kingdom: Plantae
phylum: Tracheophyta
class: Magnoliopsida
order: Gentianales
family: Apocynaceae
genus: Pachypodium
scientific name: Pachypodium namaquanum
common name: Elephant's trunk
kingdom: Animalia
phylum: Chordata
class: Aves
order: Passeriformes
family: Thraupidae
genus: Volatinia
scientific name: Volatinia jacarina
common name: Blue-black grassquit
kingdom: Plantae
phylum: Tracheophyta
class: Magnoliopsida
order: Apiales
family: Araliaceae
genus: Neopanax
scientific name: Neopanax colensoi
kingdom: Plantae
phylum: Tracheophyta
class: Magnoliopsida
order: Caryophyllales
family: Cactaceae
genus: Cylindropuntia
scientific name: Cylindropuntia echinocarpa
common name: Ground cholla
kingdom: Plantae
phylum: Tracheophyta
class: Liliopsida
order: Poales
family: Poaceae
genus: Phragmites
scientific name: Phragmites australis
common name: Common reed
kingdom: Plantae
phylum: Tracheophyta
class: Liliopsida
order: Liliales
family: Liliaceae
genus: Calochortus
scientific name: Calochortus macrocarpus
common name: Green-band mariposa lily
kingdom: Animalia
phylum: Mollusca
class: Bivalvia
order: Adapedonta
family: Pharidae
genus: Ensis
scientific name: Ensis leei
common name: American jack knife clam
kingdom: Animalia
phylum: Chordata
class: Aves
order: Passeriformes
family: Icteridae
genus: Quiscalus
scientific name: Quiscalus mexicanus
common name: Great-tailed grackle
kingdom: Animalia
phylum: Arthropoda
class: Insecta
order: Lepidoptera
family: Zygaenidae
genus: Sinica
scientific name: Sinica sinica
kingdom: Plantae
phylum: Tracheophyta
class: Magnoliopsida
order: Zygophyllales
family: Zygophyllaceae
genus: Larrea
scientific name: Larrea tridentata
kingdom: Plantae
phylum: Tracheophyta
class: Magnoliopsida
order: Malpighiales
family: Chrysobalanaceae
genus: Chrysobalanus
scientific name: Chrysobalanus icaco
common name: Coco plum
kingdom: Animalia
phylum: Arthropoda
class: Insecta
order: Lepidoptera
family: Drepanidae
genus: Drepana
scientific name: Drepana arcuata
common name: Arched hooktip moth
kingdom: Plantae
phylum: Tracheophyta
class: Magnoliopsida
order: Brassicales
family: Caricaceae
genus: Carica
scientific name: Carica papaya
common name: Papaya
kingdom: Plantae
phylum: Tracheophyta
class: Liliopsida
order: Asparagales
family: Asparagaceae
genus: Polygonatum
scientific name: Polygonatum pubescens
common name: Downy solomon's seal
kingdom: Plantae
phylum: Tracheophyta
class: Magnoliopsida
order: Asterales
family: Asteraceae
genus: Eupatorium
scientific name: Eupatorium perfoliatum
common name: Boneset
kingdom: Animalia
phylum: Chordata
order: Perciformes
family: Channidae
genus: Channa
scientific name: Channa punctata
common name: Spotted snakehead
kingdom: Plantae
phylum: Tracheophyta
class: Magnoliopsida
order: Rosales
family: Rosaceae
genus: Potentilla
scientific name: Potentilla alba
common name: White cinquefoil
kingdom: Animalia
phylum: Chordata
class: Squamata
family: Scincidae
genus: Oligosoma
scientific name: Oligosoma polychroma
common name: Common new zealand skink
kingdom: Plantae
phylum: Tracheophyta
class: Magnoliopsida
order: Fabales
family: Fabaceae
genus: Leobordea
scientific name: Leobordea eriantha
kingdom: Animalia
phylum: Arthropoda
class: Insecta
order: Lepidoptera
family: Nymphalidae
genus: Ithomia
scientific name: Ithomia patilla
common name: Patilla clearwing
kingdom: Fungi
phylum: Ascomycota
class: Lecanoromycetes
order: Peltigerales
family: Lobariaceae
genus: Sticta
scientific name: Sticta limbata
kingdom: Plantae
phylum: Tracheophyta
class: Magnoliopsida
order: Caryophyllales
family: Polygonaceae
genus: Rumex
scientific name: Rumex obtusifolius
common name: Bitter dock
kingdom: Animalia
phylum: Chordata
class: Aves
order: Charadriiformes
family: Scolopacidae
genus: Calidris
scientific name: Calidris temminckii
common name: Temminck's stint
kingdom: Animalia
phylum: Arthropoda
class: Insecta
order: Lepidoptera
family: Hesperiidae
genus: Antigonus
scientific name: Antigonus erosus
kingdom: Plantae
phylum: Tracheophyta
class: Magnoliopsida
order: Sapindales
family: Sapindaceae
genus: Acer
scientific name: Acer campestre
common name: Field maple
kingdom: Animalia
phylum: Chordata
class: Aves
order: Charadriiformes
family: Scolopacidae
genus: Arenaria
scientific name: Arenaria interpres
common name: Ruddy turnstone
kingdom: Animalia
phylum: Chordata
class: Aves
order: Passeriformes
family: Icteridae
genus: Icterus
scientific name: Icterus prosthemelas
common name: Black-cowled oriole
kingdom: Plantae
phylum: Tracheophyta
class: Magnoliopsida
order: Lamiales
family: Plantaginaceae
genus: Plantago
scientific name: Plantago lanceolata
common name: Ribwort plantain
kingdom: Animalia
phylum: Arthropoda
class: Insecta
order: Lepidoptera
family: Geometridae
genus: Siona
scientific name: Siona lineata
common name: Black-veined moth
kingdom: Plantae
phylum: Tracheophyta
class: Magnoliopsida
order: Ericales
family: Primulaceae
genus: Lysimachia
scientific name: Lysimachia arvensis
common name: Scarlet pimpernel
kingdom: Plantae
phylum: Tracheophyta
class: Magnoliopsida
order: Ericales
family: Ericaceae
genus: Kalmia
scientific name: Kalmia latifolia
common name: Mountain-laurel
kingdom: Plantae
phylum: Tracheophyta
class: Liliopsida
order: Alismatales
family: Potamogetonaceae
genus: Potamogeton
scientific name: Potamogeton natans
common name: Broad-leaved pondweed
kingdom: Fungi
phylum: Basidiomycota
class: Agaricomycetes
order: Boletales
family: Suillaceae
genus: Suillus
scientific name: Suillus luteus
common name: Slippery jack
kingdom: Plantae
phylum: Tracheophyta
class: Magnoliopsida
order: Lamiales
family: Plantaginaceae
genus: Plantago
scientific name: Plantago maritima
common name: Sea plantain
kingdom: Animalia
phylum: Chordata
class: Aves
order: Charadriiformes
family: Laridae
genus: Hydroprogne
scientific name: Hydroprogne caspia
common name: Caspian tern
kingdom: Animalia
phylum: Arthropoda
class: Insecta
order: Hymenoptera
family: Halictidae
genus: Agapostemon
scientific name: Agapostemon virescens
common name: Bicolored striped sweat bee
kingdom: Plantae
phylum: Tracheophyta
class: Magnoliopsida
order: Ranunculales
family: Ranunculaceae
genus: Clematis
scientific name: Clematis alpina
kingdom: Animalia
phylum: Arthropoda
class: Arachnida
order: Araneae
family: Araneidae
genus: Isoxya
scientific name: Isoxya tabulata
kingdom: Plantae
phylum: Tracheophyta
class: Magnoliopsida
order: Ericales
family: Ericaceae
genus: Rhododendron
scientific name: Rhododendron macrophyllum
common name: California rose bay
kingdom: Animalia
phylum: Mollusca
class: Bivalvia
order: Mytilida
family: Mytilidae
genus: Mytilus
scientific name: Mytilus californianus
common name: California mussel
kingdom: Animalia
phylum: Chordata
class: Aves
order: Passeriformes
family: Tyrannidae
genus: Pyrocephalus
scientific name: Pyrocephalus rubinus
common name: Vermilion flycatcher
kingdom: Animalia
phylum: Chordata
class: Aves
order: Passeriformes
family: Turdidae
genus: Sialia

_CHALLENGE_
Arrange the lines of the records above, from the line containing "common name: Ruddy turnstone" through the line containing "genus: Suillus", inclusive, as a numbered list, leaving out any blank lines.

_FULL ANSWER_
1. common name: Ruddy turnstone
2. kingdom: Animalia
3. phylum: Chordata
4. class: Aves
5. order: Passeriformes
6. family: Icteridae
7. genus: Icterus
8. scientific name: Icterus prosthemelas
9. common name: Black-cowled oriole
10. kingdom: Plantae
11. phylum: Tracheophyta
12. class: Magnoliopsida
13. order: Lamiales
14. family: Plantaginaceae
15. genus: Plantago
16. scientific name: Plantago lanceolata
17. common name: Ribwort plantain
18. kingdom: Animalia
19. phylum: Arthropoda
20. class: Insecta
21. order: Lepidoptera
22. family: Geometridae
23. genus: Siona
24. scientific name: Siona lineata
25. common name: Black-veined moth
26. kingdom: Plantae
27. phylum: Tracheophyta
28. class: Magnoliopsida
29. order: Ericales
30. family: Primulaceae
31. genus: Lysimachia
32. scientific name: Lysimachia arvensis
33. common name: Scarlet pimpernel
34. kingdom: Plantae
35. phylum: Tracheophyta
36. class: Magnoliopsida
37. order: Ericales
38. family: Ericaceae
39. genus: Kalmia
40. scientific name: Kalmia latifolia
41. common name: Mountain-laurel
42. kingdom: Plantae
43. phylum: Tracheophyta
44. class: Liliopsida
45. order: Alismatales
46. family: Potamogetonaceae
47. genus: Potamogeton
48. scientific name: Potamogeton natans
49. common name: Broad-leaved pondweed
50. kingdom: Fungi
51. phylum: Basidiomycota
52. class: Agaricomycetes
53. order: Boletales
54. family: Suillaceae
55. genus: Suillus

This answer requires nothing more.